World Cafe with David Dye has just polished off the track list for the 26th Volume in its incredible series of live recordings from XPN's signature program. Artists including Feist, Back Door Slam, Counting Crows, Levon Helm, Joe Jackson, and many others have contributed to this stellar collection.
For her seventh studio album, Joan Osborne has retained songwriters/producers Eric Bazilian and Rob Hyman (of Philly's beloved Hooters fame) and Rick Chertoff, all three of whom were prominent influences on Osborne's 1995 breakthrough album Relish. Little Wild One may – at times – take you back to those heady times in Joan's career.
Available only on their website (www.everythingthathappens.com) David Byrne and Brian Eno's first collaboration since the eclectic, influential My Life In The Bush Of Ghosts in 1981 sounds similar to its' predecessor, but with a bit more of a mainstream songwriting flourish. Everything That Happens Will Happen Today is a very listenable album, full of engaging songs and strange but beautiful sounds.
Delta Spirit's Ode To Sunshine has more in common with like rock traditionalists such as The Hold Steady than your typical "we-heard-it-first-'cause-we're-cool" shooting star band that the almighty music blogosphere seems to love then leave with alarming frequency these days. There's something timeless and soulful happening here, something with some staying power.
On The Verve's new album – Forth – the British band resurrects itself after a decade of relative inactivity. It's their first full-length album of new material since 1997. The new album's rangy tunes sound like a mixture of the early 90's Verve mixed with a modern sensibility, and it's a rather strong comeback overall.
Those of you who are wondering what makes Conor Oberst any different from a Bright Eyes release should join the crowd... there just isn't that much difference. Oberst has always treated Bright Eyes as a solo expression, so his reasons for using his name on this album remain unclear.
We've all been witness to an incredible musical transformation from Beck over these past fourteen years and eight or so albums. The once painfully ironic pop art provocateur and dead-end beatnik of the "Loser" days is now a fully developed, pretty un-ironic grown up who sings about similar subjects, but with a much different point of view. Modern Guilt - produced by Dangermouse - will probably make you recall several of Beck's "periods".

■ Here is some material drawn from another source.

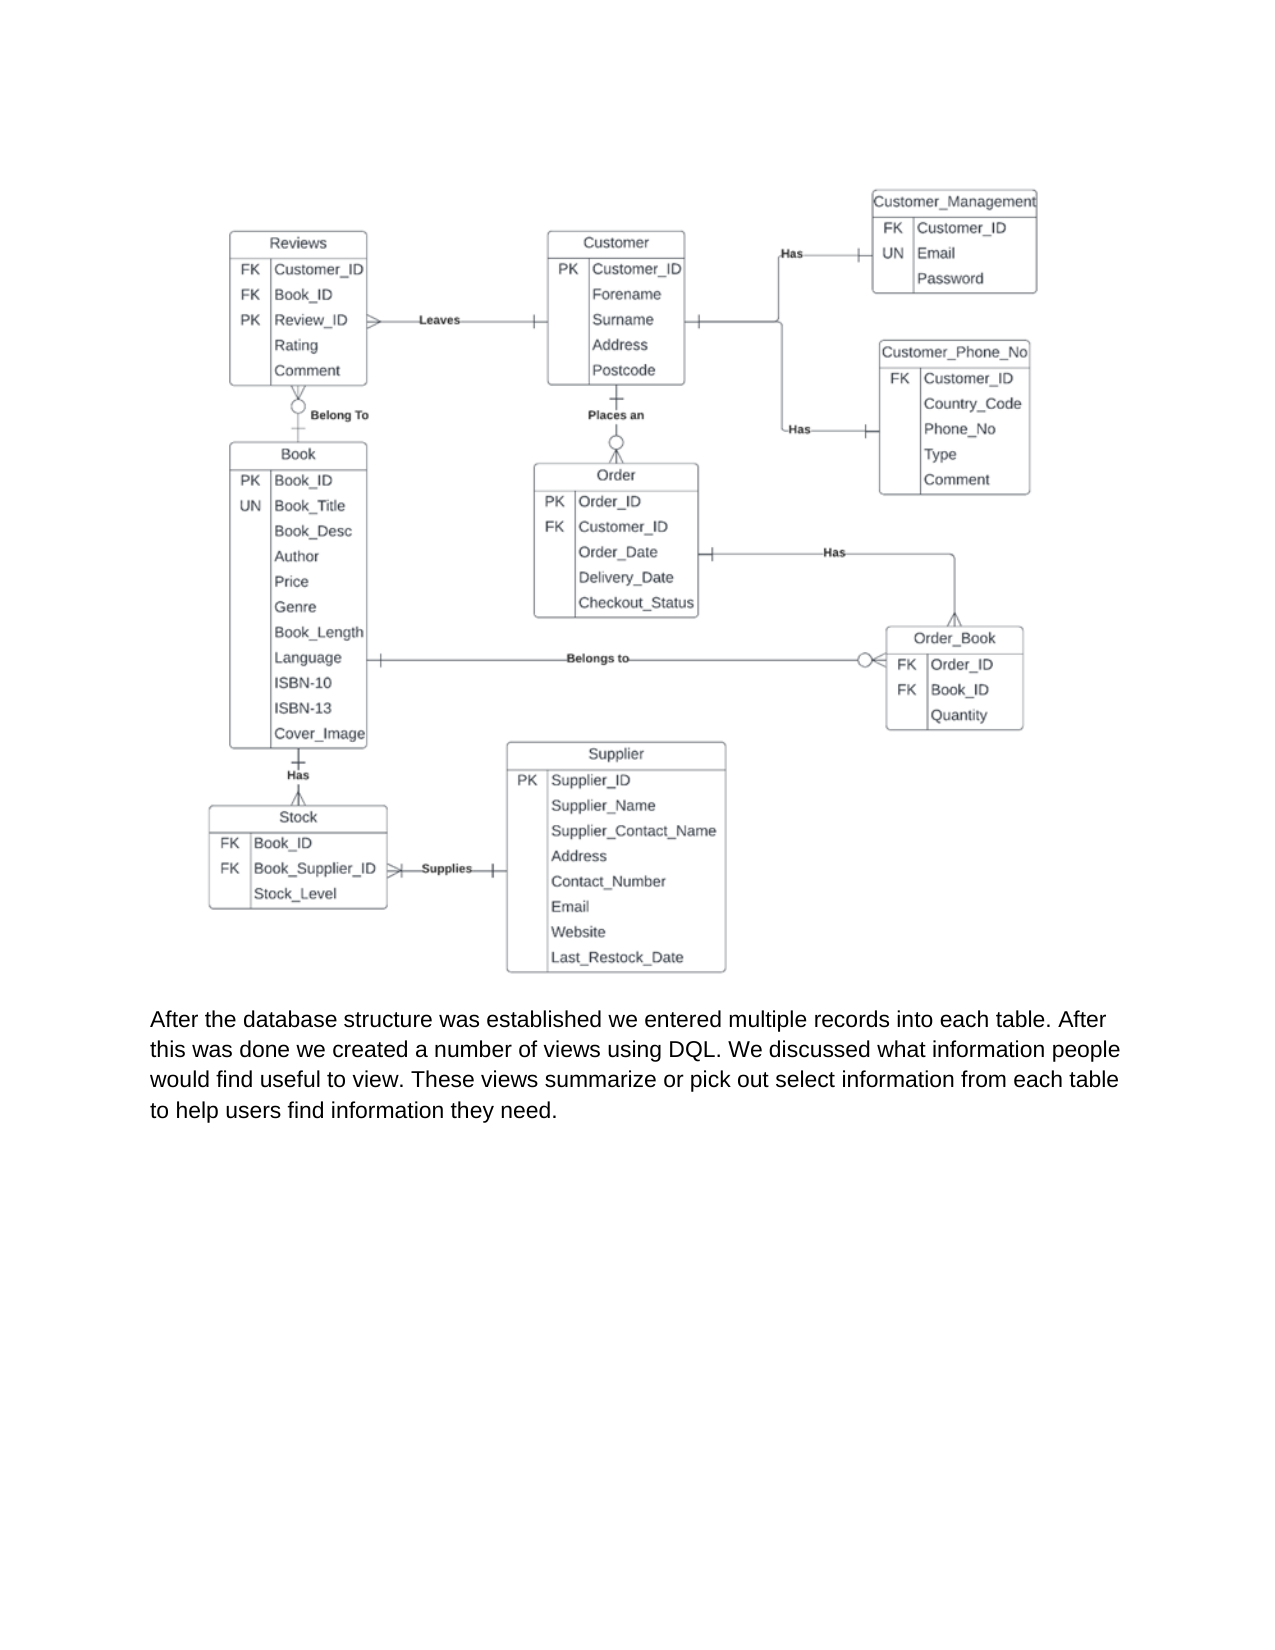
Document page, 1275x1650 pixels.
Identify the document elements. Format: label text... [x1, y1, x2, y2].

picture [150, 150, 1125, 1002]
text After the database structure was established we entered multiple records into each table. After this was done we created a number of views using DQL. We discussed what information people would find useful to view. These views summarize or pick out select information from each table to help users find information they need. [150, 1006, 1125, 1123]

In the year's most meteoric indie rock success story, Tallahassee, Florida's Black Kids have climbed the major label mountain in record time. Thanks to a relentless barrage of positive press from all the right music crits, the band that was counting its collective change for gas money last fall have cashed in their rock dreams. Partie Traumatic documents a young band with great ideas in a big hurry.